### Directions
Quote the full listing word for word.
= = = = = = =
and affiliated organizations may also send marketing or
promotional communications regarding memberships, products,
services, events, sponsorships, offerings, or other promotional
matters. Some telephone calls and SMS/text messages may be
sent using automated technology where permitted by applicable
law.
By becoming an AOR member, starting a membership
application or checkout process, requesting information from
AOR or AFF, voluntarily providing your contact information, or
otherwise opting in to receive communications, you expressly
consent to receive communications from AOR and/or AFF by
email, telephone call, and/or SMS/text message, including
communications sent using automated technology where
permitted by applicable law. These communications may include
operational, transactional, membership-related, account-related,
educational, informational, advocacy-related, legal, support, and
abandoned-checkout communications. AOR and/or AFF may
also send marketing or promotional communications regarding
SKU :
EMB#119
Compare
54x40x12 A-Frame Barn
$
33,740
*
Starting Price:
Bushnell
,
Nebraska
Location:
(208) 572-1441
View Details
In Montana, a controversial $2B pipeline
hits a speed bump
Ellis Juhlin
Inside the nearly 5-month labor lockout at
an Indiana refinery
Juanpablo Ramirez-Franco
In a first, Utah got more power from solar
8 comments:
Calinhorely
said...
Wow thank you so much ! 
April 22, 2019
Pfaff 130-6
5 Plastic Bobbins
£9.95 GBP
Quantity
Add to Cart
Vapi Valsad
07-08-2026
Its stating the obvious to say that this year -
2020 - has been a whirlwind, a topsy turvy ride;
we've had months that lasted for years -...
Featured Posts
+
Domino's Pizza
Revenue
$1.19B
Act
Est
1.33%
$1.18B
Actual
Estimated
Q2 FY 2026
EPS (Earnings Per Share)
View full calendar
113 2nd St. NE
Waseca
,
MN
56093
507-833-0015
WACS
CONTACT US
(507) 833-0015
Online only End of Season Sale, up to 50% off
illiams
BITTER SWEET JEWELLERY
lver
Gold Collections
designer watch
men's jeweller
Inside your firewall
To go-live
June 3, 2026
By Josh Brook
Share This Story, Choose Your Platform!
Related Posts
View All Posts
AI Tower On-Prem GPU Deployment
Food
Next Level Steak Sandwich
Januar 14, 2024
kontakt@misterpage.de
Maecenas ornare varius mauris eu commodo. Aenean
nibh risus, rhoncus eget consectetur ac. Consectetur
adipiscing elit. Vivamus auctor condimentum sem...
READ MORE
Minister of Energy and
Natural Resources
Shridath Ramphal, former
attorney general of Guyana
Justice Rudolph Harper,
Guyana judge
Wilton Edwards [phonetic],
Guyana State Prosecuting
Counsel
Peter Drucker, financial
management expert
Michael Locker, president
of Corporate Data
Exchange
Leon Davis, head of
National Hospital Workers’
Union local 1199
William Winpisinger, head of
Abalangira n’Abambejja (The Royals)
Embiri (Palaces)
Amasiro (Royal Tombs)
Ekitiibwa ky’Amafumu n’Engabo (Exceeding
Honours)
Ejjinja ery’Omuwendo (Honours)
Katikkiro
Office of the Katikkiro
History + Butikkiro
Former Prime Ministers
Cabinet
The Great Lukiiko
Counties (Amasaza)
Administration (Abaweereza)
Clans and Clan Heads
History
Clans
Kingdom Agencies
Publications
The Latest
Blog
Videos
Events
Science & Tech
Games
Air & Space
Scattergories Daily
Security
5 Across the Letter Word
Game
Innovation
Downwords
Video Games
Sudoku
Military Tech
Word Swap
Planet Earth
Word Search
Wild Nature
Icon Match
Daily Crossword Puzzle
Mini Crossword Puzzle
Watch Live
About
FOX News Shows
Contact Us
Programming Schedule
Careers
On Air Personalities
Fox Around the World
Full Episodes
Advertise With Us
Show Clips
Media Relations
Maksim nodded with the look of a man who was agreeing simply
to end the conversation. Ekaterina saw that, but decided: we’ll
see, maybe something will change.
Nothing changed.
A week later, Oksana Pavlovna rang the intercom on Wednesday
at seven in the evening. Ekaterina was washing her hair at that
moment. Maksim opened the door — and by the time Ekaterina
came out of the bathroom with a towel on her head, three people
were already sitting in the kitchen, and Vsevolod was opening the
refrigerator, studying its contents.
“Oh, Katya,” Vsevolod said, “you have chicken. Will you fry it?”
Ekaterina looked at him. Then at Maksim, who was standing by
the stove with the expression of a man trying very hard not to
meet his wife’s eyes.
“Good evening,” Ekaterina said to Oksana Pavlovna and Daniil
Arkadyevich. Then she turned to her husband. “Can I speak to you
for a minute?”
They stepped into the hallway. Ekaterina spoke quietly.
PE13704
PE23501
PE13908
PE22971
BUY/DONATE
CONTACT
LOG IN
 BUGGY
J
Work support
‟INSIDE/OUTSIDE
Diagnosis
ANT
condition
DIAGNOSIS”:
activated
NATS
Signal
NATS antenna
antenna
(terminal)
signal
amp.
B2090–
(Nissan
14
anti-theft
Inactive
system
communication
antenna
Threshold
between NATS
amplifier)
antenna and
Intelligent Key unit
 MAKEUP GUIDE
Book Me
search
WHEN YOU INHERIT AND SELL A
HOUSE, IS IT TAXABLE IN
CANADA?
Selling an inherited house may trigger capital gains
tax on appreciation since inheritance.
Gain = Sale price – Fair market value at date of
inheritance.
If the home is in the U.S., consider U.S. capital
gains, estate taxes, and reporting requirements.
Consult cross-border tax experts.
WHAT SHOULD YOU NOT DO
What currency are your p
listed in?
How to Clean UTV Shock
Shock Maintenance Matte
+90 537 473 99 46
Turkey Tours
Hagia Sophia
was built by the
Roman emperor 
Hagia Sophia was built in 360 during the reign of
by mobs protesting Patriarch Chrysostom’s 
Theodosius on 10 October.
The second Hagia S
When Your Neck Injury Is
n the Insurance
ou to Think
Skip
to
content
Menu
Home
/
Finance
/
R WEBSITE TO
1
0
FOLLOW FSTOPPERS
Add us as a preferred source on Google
= = = = = = =
### Exercise answer
and affiliated organizations may also send marketing or
promotional communications regarding memberships, products,
services, events, sponsorships, offerings, or other promotional
matters. Some telephone calls and SMS/text messages may be
sent using automated technology where permitted by applicable
law.
By becoming an AOR member, starting a membership
application or checkout process, requesting information from
AOR or AFF, voluntarily providing your contact information, or
otherwise opting in to receive communications, you expressly
consent to receive communications from AOR and/or AFF by
email, telephone call, and/or SMS/text message, including
communications sent using automated technology where
permitted by applicable law. These communications may include
operational, transactional, membership-related, account-related,
educational, informational, advocacy-related, legal, support, and
abandoned-checkout communications. AOR and/or AFF may
also send marketing or promotional communications regarding
SKU :
EMB#119
Compare
54x40x12 A-Frame Barn
$
33,740
*
Starting Price:
Bushnell
,
Nebraska
Location:
(208) 572-1441
View Details
In Montana, a controversial $2B pipeline
hits a speed bump
Ellis Juhlin
Inside the nearly 5-month labor lockout at
an Indiana refinery
Juanpablo Ramirez-Franco
In a first, Utah got more power from solar
8 comments:
Calinhorely
said...
Wow thank you so much ! 
April 22, 2019
Pfaff 130-6
5 Plastic Bobbins
£9.95 GBP
Quantity
Add to Cart
Vapi Valsad
07-08-2026
Its stating the obvious to say that this year -
2020 - has been a whirlwind, a topsy turvy ride;
we've had months that lasted for years -...
Featured Posts
+
Domino's Pizza
Revenue
$1.19B
Act
Est
1.33%
$1.18B
Actual
Estimated
Q2 FY 2026
EPS (Earnings Per Share)
View full calendar
113 2nd St. NE
Waseca
,
MN
56093
507-833-0015
WACS
CONTACT US
(507) 833-0015
Online only End of Season Sale, up to 50% off
illiams
BITTER SWEET JEWELLERY
lver
Gold Collections
designer watch
men's jeweller
Inside your firewall
To go-live
June 3, 2026
By Josh Brook
Share This Story, Choose Your Platform!
Related Posts
View All Posts
AI Tower On-Prem GPU Deployment
Food
Next Level Steak Sandwich
Januar 14, 2024
kontakt@misterpage.de
Maecenas ornare varius mauris eu commodo. Aenean
nibh risus, rhoncus eget consectetur ac. Consectetur
adipiscing elit. Vivamus auctor condimentum sem...
READ MORE
Minister of Energy and
Natural Resources
Shridath Ramphal, former
attorney general of Guyana
Justice Rudolph Harper,
Guyana judge
Wilton Edwards [phonetic],
Guyana State Prosecuting
Counsel
Peter Drucker, financial
management expert
Michael Locker, president
of Corporate Data
Exchange
Leon Davis, head of
National Hospital Workers’
Union local 1199
William Winpisinger, head of
Abalangira n’Abambejja (The Royals)
Embiri (Palaces)
Amasiro (Royal Tombs)
Ekitiibwa ky’Amafumu n’Engabo (Exceeding
Honours)
Ejjinja ery’Omuwendo (Honours)
Katikkiro
Office of the Katikkiro
History + Butikkiro
Former Prime Ministers
Cabinet
The Great Lukiiko
Counties (Amasaza)
Administration (Abaweereza)
Clans and Clan Heads
History
Clans
Kingdom Agencies
Publications
The Latest
Blog
Videos
Events
Science & Tech
Games
Air & Space
Scattergories Daily
Security
5 Across the Letter Word
Game
Innovation
Downwords
Video Games
Sudoku
Military Tech
Word Swap
Planet Earth
Word Search
Wild Nature
Icon Match
Daily Crossword Puzzle
Mini Crossword Puzzle
Watch Live
About
FOX News Shows
Contact Us
Programming Schedule
Careers
On Air Personalities
Fox Around the World
Full Episodes
Advertise With Us
Show Clips
Media Relations
Maksim nodded with the look of a man who was agreeing simply
to end the conversation. Ekaterina saw that, but decided: we’ll
see, maybe something will change.
Nothing changed.
A week later, Oksana Pavlovna rang the intercom on Wednesday
at seven in the evening. Ekaterina was washing her hair at that
moment. Maksim opened the door — and by the time Ekaterina
came out of the bathroom with a towel on her head, three people
were already sitting in the kitchen, and Vsevolod was opening the
refrigerator, studying its contents.
“Oh, Katya,” Vsevolod said, “you have chicken. Will you fry it?”
Ekaterina looked at him. Then at Maksim, who was standing by
the stove with the expression of a man trying very hard not to
meet his wife’s eyes.
“Good evening,” Ekaterina said to Oksana Pavlovna and Daniil
Arkadyevich. Then she turned to her husband. “Can I speak to you
for a minute?”
They stepped into the hallway. Ekaterina spoke quietly.
PE13704
PE23501
PE13908
PE22971
BUY/DONATE
CONTACT
LOG IN
 BUGGY
J
Work support
‟INSIDE/OUTSIDE
Diagnosis
ANT
condition
DIAGNOSIS”:
activated
NATS
Signal
NATS antenna
antenna
(terminal)
signal
amp.
B2090–
(Nissan
14
anti-theft
Inactive
system
communication
antenna
Threshold
between NATS
amplifier)
antenna and
Intelligent Key unit
 MAKEUP GUIDE
Book Me
search
WHEN YOU INHERIT AND SELL A
HOUSE, IS IT TAXABLE IN
CANADA?
Selling an inherited house may trigger capital gains
tax on appreciation since inheritance.
Gain = Sale price – Fair market value at date of
inheritance.
If the home is in the U.S., consider U.S. capital
gains, estate taxes, and reporting requirements.
Consult cross-border tax experts.
WHAT SHOULD YOU NOT DO
What currency are your p
listed in?
How to Clean UTV Shock
Shock Maintenance Matte
+90 537 473 99 46
Turkey Tours
Hagia Sophia
was built by the
Roman emperor 
Hagia Sophia was built in 360 during the reign of
by mobs protesting Patriarch Chrysostom’s 
Theodosius on 10 October.
The second Hagia S
When Your Neck Injury Is
n the Insurance
ou to Think
Skip
to
content
Menu
Home
/
Finance
/
R WEBSITE TO
1
0
FOLLOW FSTOPPERS
Add us as a preferred source on Google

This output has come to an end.